To heighten the relationship between these three depths, I try to restrict each to a range of value, favouring black, white or grey. For instance, you can let the background predominately be white tones, the middle-ground predominantly greys and the foreground predominantly black tones.
Of course, any arrangement of these three values will work. By restricting your values in these areas you reinforce your image's sense of depth and make the silhouettes very easy to read – and that legibility is important.
Muddy values hurt the viewer's ability to discern shapes, especially at a small scale. That's why you'll see this technique used so often in trading card art. When your image is just a few inches tall, high-contrast compositions work especially well.
Triptych value schemes like this are readily apparent in the works of the Old Masters, particularly in the engravings of Gustave Doré.
His paintings all show different arrangements of black, white and grey to emphasise the difference between foreground, middle-ground and background.
08. Imbalance of values
Looking at Doré's engravings, not only has he divided his composition into three obvious layers of depth by using three ranges of value, he also creates an imbalance in the proportions of those values.
For instance, he may use a large amount of grey, and a small amount of white, but rarely equal amounts. This reinforces the importance of imbalance to create tension.
By letting the composition be dominated by grey, the small accents of white and black garner more attention, and draw our eye toward the subject.
09. The benefit of contrast
Black and white are inherently powerful tones. If you use them sparingly, and right next to each other, you can draw the viewer's attention to a particular spot with ease.
When painting, try reserving the purest whites and blacks for your focal point. For instance, if your main character has very pale skin, try placing something extremely dark on them, such as black hair or black clothes.
This is one of the easiest and most successful ways of making your subject pop. In my painting Blood Divided, I did just this to make sure the heroine sat apart from the background.
10. Making magic
Colour is an extremely powerful tool, and can inject a piece of art with mood and light. But it's also a strong compositional tool. Just like implied lines and contrasting values, colour can be used to draw the viewer's eye anywhere we want.

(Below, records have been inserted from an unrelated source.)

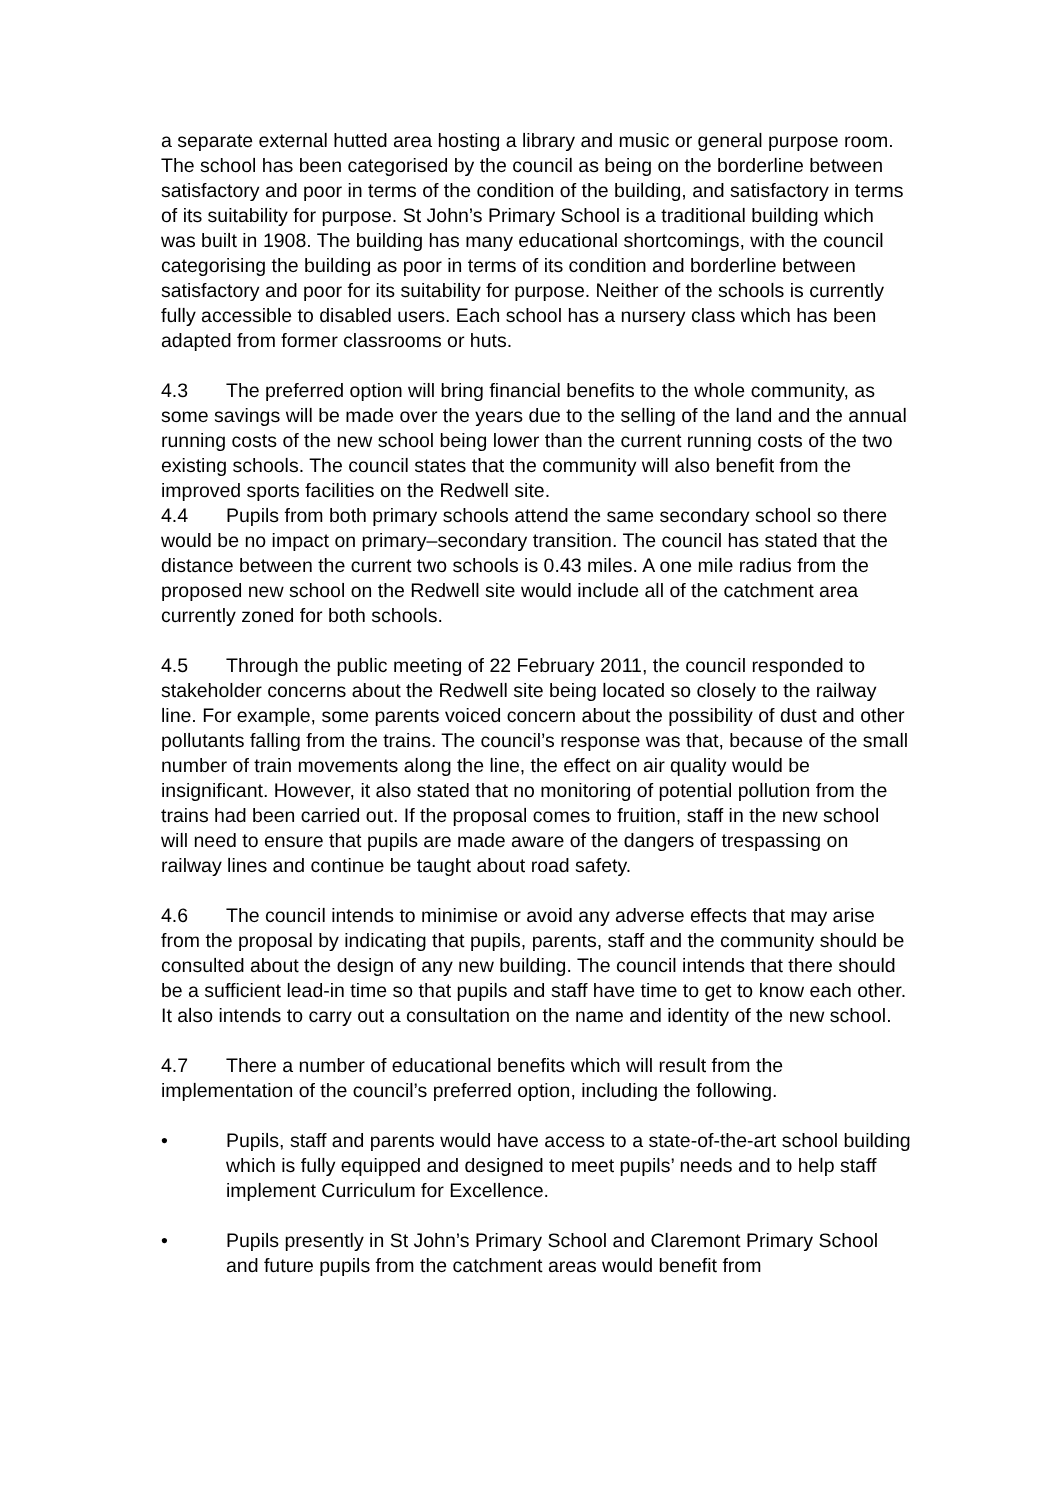a separate external hutted area hosting a library and music or general purpose room. The school has been categorised by the council as being on the borderline between satisfactory and poor in terms of the condition of the building, and satisfactory in terms of its suitability for purpose. St John’s Primary School is a traditional building which was built in 1908. The building has many educational shortcomings, with the council categorising the building as poor in terms of its condition and borderline between satisfactory and poor for its suitability for purpose. Neither of the schools is currently fully accessible to disabled users. Each school has a nursery class which has been adapted from former classrooms or huts.
4.3 The preferred option will bring financial benefits to the whole community, as some savings will be made over the years due to the selling of the land and the annual running costs of the new school being lower than the current running costs of the two existing schools. The council states that the community will also benefit from the improved sports facilities on the Redwell site.
4.4 Pupils from both primary schools attend the same secondary school so there would be no impact on primary–secondary transition. The council has stated that the distance between the current two schools is 0.43 miles. A one mile radius from the proposed new school on the Redwell site would include all of the catchment area currently zoned for both schools.
4.5 Through the public meeting of 22 February 2011, the council responded to stakeholder concerns about the Redwell site being located so closely to the railway line. For example, some parents voiced concern about the possibility of dust and other pollutants falling from the trains. The council’s response was that, because of the small number of train movements along the line, the effect on air quality would be insignificant. However, it also stated that no monitoring of potential pollution from the trains had been carried out. If the proposal comes to fruition, staff in the new school will need to ensure that pupils are made aware of the dangers of trespassing on railway lines and continue be taught about road safety.
4.6 The council intends to minimise or avoid any adverse effects that may arise from the proposal by indicating that pupils, parents, staff and the community should be consulted about the design of any new building. The council intends that there should be a sufficient lead-in time so that pupils and staff have time to get to know each other. It also intends to carry out a consultation on the name and identity of the new school.
4.7 There a number of educational benefits which will result from the implementation of the council’s preferred option, including the following.
• Pupils, staff and parents would have access to a state-of-the-art school building which is fully equipped and designed to meet pupils’ needs and to help staff implement Curriculum for Excellence.
• Pupils presently in St John’s Primary School and Claremont Primary School and future pupils from the catchment areas would benefit from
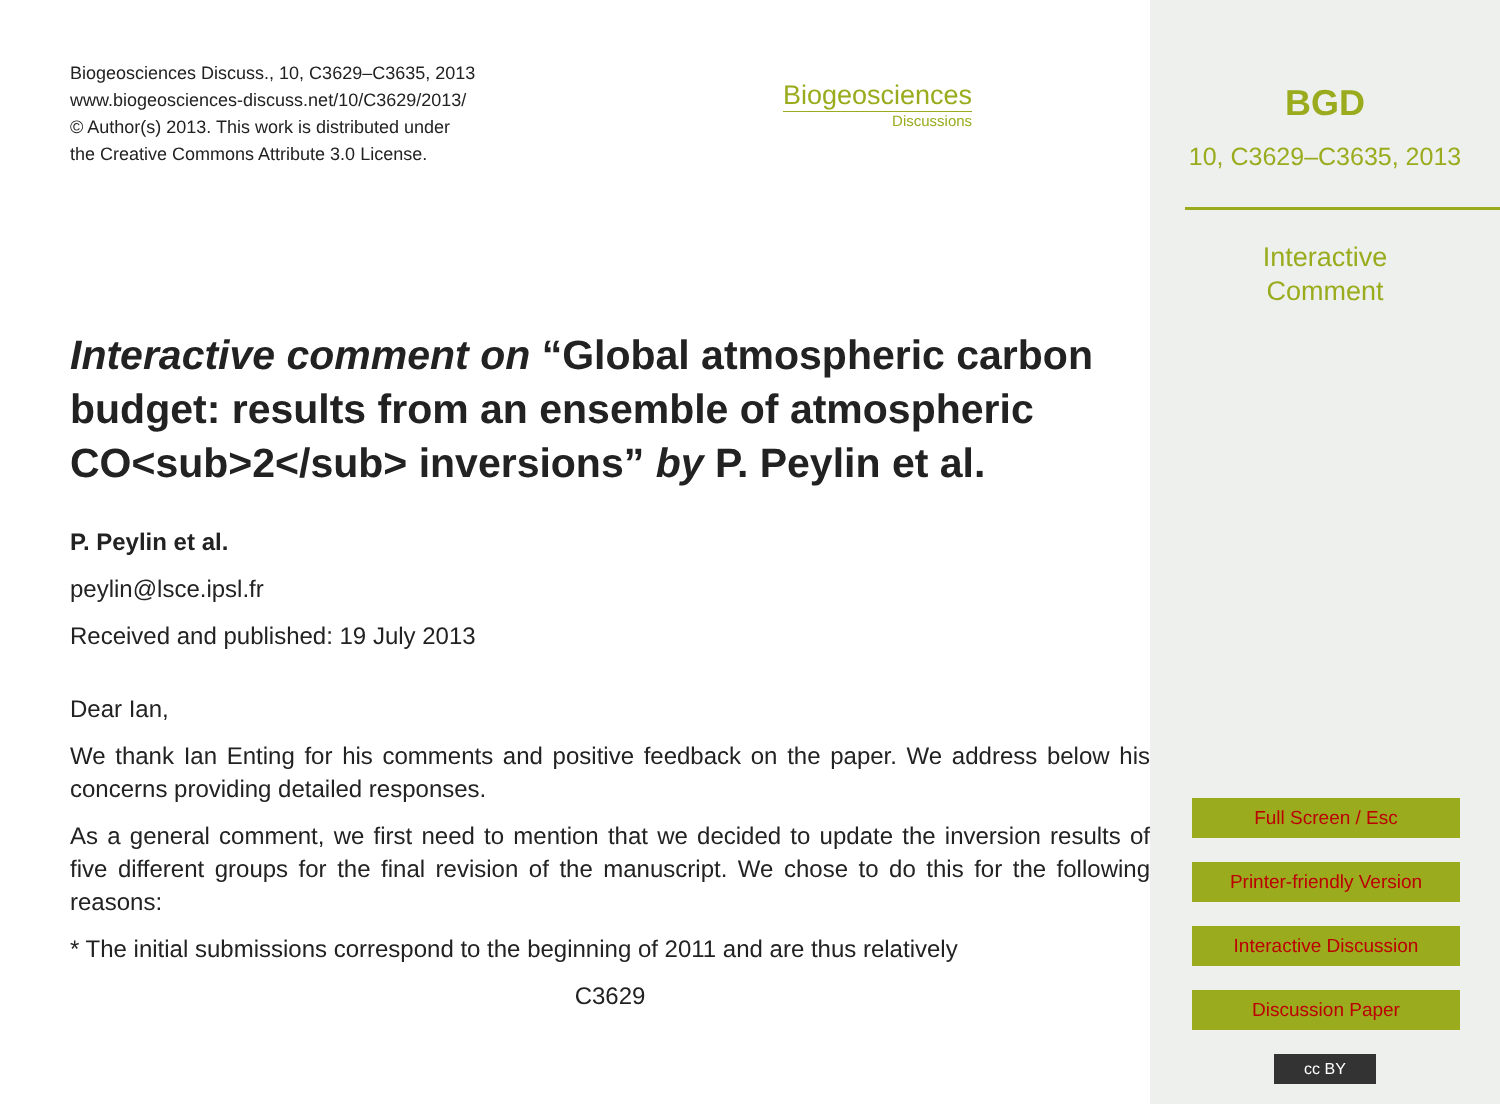Biogeosciences Discuss., 10, C3629–C3635, 2013
www.biogeosciences-discuss.net/10/C3629/2013/
© Author(s) 2013. This work is distributed under
the Creative Commons Attribute 3.0 License.
Biogeosciences
Discussions
Interactive comment on “Global atmospheric carbon budget: results from an ensemble of atmospheric CO<sub>2</sub> inversions” by P. Peylin et al.
P. Peylin et al.
peylin@lsce.ipsl.fr
Received and published: 19 July 2013
Dear Ian,
We thank Ian Enting for his comments and positive feedback on the paper. We address below his concerns providing detailed responses.
As a general comment, we first need to mention that we decided to update the inversion results of five different groups for the final revision of the manuscript. We chose to do this for the following reasons:
* The initial submissions correspond to the beginning of 2011 and are thus relatively
C3629
BGD
10, C3629–C3635, 2013
Interactive
Comment
Full Screen / Esc
Printer-friendly Version
Interactive Discussion
Discussion Paper
cc BY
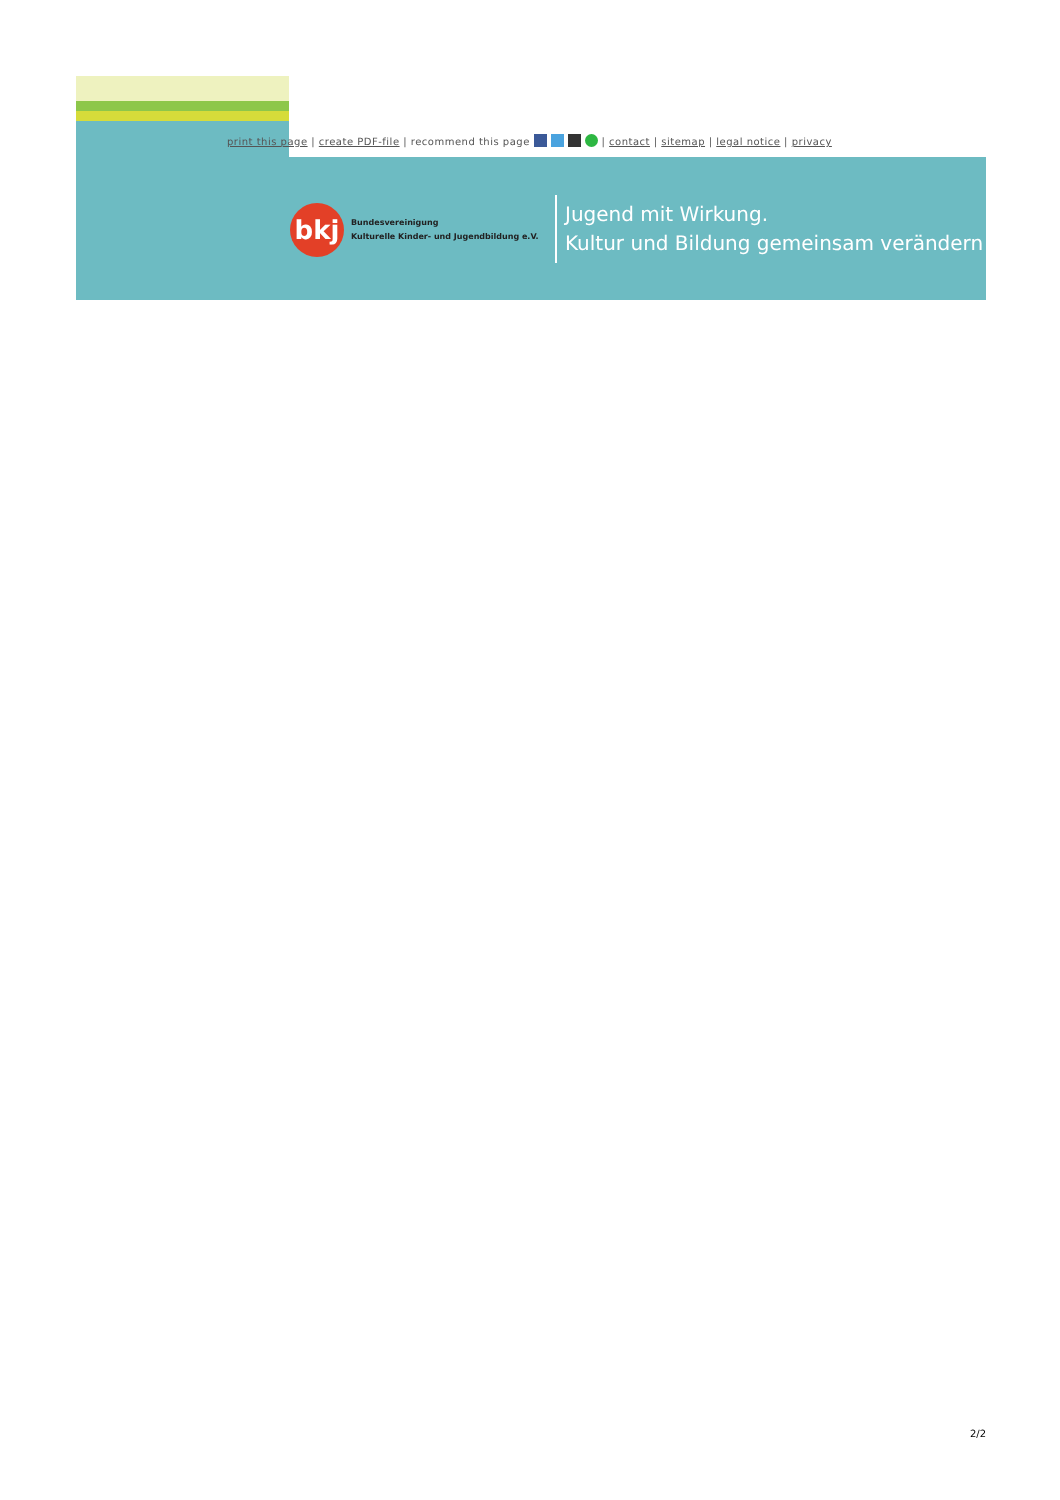print this page | create PDF-file | recommend this page | contact | sitemap | legal notice | privacy
bkj
Bundesvereinigung
Kulturelle Kinder- und Jugendbildung e.V.
Jugend mit Wirkung.
Kultur und Bildung gemeinsam verändern!
2/2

As mentioned before, disparities draw the viewer's eye. So, if there's a colour scheme in place that's predominantly red, any other hue (particularly a complementary green) draws attention to itself.
Or you can create a disparity between levels of saturation, such as a mainly grey painting with high saturation in a small area. The greater the disparity, the greater the attention it receives.
I often use this method to create the illusion of magic or dramatic lighting. A colour can appear intense simply by making the rest of the composition relatively desaturated, and/or complementary, in comparison.
My painting Soulborn is primarily red and purple, yet everything besides the similarly hued 'magic' element has been slightly reduced in saturation.
11. What's your angle?
Imbalance can create a more exciting flow to your composition, but it can also add drama. The next time your painting isn't exciting enough, try tipping the camera angle.
Even the slightest tip to the horizon line can turn a mundane scene into a cool action shot. Experiment with the psychological impressions that different camera angles create.
Straight, this painting lacks real excitement. The bricks, rain and hair all create simple vertical lines, and don't do much to enhance the drama of the piece. Tipping the image gives it a whole new feel.
Suddenly it appears like the woman is being thrust against the wall. There's also more of a sense of weight to their poses
12. Putting it all together
A good composition is one where the artist controls the movement of the viewer's eye to a beneficial result.
We can do this by a number of means, such as reinforcing the focal point with the Rule of Thirds, implied lines, contrast of value and selective colour saturation.
Putting all of these tools into action in a single piece, Jean-Léon Gérôme's Duel After a Masquerade Ball is the perfect example of using all compositional devices to your advantage.